Prompt: Return each line of the records below that contains the word "Nintendo".

Information shown:
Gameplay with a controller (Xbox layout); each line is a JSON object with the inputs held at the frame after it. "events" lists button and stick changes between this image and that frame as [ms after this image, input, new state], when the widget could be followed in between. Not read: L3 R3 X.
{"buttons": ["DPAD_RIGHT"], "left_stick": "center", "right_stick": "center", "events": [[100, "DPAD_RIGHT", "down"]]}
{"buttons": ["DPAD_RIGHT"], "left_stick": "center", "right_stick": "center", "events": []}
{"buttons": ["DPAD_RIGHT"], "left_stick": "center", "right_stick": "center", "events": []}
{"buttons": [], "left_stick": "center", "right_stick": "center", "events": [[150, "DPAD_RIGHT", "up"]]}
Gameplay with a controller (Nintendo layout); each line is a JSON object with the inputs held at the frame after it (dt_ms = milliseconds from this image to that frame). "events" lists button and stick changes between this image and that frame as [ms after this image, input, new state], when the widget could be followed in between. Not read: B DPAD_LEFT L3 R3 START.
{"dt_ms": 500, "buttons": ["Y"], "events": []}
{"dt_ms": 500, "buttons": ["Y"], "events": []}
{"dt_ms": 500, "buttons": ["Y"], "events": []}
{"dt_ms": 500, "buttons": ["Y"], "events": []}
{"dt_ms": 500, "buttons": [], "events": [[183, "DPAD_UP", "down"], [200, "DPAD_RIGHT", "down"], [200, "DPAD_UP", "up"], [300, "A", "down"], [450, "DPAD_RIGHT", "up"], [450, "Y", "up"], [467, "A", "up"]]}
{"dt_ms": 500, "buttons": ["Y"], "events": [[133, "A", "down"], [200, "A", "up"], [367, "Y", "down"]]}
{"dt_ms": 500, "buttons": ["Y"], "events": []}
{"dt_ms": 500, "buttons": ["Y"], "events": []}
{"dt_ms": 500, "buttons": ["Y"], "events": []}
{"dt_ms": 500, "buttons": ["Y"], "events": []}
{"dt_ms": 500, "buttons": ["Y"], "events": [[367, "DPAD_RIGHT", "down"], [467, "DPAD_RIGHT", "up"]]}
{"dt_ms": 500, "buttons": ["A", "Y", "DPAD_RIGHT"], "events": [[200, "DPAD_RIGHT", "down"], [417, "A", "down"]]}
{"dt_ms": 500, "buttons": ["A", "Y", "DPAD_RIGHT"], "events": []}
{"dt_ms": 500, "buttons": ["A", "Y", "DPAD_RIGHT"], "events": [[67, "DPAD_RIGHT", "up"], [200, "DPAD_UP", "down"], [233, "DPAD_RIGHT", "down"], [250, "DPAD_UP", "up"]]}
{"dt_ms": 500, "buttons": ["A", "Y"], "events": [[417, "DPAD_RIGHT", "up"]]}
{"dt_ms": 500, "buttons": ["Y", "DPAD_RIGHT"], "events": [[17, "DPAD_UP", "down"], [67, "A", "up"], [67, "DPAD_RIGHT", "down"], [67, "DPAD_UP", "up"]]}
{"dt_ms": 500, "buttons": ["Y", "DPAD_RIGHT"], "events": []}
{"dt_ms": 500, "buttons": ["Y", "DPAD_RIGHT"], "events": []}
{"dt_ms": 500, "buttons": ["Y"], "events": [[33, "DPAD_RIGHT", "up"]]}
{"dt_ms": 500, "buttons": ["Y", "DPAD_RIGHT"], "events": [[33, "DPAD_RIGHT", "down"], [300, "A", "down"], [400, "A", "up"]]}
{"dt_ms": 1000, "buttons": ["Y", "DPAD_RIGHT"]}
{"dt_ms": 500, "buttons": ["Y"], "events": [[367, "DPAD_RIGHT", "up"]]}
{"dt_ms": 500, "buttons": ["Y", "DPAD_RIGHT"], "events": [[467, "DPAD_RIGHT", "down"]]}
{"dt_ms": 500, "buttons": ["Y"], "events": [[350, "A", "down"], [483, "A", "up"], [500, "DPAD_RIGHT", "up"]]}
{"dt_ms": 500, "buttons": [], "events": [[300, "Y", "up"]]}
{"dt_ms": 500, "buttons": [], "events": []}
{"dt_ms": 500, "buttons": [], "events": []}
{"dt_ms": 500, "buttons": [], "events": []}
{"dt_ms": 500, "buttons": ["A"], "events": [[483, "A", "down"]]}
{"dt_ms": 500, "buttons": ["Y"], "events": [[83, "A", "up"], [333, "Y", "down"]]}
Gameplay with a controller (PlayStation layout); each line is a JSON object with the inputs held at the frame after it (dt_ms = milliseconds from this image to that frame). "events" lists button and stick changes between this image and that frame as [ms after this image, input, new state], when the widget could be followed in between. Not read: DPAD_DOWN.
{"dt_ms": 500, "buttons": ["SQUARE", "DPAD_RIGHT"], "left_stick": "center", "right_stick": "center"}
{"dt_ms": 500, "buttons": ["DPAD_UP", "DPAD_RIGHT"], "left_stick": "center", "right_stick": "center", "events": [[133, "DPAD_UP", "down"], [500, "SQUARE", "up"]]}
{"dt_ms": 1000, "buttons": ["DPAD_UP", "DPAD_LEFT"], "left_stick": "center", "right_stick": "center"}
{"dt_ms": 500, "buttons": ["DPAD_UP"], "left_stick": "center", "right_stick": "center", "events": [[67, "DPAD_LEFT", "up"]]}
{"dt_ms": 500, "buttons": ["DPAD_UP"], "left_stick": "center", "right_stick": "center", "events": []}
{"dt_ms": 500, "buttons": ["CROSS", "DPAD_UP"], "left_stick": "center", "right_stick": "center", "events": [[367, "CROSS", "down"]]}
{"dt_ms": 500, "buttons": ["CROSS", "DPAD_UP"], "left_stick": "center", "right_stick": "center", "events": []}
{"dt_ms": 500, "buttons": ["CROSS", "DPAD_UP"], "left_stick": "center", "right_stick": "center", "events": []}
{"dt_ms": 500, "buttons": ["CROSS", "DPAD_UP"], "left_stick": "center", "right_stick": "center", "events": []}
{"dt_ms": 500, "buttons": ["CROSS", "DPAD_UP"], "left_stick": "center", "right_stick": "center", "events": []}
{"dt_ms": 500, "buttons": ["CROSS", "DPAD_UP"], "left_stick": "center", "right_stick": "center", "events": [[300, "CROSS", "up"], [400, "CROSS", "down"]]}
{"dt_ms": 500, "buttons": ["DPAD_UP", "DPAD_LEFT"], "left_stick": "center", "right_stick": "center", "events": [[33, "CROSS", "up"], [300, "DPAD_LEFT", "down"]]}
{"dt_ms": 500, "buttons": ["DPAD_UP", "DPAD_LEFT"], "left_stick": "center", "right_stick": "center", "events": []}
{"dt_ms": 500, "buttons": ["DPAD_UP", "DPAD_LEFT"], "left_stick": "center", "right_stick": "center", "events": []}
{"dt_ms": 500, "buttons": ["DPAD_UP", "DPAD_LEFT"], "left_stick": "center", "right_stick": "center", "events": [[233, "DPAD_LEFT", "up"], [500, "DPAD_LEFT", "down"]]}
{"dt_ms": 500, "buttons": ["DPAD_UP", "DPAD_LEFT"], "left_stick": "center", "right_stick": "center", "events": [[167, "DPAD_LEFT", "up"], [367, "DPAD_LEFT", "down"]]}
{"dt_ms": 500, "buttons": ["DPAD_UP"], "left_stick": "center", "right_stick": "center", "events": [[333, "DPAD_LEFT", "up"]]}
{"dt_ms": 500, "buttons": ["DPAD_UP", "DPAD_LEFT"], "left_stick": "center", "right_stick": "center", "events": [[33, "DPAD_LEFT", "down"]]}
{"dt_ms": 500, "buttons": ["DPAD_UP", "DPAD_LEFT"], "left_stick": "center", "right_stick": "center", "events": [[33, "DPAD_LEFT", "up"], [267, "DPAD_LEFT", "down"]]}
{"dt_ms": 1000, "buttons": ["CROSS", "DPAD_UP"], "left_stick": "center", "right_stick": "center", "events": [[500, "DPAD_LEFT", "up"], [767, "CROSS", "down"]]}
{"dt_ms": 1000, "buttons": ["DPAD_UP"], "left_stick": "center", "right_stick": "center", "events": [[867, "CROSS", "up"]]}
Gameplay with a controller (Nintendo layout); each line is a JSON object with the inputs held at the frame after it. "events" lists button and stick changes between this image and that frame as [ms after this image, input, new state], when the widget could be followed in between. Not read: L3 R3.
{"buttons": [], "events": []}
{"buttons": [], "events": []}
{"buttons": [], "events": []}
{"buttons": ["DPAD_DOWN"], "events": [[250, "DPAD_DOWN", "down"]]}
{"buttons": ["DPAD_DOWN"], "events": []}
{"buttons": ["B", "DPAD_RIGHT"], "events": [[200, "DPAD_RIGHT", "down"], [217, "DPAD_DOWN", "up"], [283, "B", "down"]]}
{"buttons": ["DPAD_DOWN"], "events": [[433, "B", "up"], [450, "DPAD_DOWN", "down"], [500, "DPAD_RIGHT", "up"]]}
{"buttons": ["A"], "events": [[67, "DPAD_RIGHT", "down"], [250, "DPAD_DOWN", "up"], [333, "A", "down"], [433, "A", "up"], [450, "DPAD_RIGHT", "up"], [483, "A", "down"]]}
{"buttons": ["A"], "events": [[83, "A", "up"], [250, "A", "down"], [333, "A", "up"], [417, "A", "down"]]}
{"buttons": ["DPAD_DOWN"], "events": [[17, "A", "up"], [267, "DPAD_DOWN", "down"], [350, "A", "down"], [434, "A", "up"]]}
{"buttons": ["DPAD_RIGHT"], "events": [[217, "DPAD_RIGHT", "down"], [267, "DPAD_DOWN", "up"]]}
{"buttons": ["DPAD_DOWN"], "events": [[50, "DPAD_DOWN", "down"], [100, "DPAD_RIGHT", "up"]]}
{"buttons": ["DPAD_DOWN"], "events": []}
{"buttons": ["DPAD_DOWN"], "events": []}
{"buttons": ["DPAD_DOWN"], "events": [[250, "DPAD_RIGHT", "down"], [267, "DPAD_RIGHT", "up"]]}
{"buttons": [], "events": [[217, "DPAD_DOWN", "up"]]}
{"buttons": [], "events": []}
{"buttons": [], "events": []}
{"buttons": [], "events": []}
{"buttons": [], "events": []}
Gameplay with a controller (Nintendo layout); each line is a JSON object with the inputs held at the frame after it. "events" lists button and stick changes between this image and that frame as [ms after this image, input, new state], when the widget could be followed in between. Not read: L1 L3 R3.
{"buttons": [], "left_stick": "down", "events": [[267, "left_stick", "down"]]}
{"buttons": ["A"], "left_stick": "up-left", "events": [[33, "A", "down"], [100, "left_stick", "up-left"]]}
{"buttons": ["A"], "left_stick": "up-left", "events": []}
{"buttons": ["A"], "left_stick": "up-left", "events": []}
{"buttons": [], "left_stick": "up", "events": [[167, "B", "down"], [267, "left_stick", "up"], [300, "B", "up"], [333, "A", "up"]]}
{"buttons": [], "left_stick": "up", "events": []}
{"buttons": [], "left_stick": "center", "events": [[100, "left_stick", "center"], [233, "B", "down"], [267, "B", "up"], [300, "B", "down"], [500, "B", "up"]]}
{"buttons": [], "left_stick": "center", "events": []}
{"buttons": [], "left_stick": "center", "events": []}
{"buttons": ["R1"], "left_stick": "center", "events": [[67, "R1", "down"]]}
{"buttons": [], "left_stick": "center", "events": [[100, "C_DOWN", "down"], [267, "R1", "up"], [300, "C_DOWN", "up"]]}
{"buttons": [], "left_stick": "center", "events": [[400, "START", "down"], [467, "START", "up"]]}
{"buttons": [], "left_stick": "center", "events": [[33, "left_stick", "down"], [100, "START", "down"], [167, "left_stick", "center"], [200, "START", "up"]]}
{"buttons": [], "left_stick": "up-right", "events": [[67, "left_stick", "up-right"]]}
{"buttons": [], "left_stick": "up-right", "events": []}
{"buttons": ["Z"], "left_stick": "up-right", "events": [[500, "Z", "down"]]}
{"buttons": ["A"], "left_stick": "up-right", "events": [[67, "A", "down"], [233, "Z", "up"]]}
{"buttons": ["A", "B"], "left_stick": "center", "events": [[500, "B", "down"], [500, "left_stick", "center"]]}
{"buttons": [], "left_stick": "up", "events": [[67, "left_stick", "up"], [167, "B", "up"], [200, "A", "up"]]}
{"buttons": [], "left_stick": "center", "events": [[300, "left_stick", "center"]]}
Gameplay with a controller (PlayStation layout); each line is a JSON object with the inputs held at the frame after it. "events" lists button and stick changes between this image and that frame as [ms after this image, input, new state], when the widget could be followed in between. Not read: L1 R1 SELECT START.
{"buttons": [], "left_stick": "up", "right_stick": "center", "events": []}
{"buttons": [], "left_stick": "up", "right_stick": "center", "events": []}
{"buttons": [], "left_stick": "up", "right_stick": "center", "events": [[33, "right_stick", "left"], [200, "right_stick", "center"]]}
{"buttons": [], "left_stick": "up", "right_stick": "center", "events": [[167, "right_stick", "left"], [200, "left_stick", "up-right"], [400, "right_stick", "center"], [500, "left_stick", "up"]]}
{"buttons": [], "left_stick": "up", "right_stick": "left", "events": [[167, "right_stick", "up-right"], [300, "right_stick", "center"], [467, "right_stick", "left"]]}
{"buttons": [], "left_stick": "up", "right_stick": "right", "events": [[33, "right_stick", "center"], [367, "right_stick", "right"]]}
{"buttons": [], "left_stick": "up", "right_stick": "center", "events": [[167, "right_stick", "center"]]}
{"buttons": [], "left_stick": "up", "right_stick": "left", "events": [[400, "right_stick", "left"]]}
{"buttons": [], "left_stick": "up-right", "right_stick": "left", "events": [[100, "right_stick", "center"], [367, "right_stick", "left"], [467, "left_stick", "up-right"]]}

Answer to the exercise:
Gameplay with a controller (Nintendo layout); each line is a JSON object with the inputs held at the frame after it (dt_ms = milliseconds from this image to that frame). "events" lists button and stick changes between this image and that frame as [ms after this image, input, new state], when the widget could be followed in between. Not read: B DPAD_LEFT L3 R3 START.
Gameplay with a controller (Nintendo layout); each line is a JSON object with the inputs held at the frame after it. "events" lists button and stick changes between this image and that frame as [ms after this image, input, new state], when the widget could be followed in between. Not read: L3 R3.
Gameplay with a controller (Nintendo layout); each line is a JSON object with the inputs held at the frame after it. "events" lists button and stick changes between this image and that frame as [ms after this image, input, new state], when the widget could be followed in between. Not read: L1 L3 R3.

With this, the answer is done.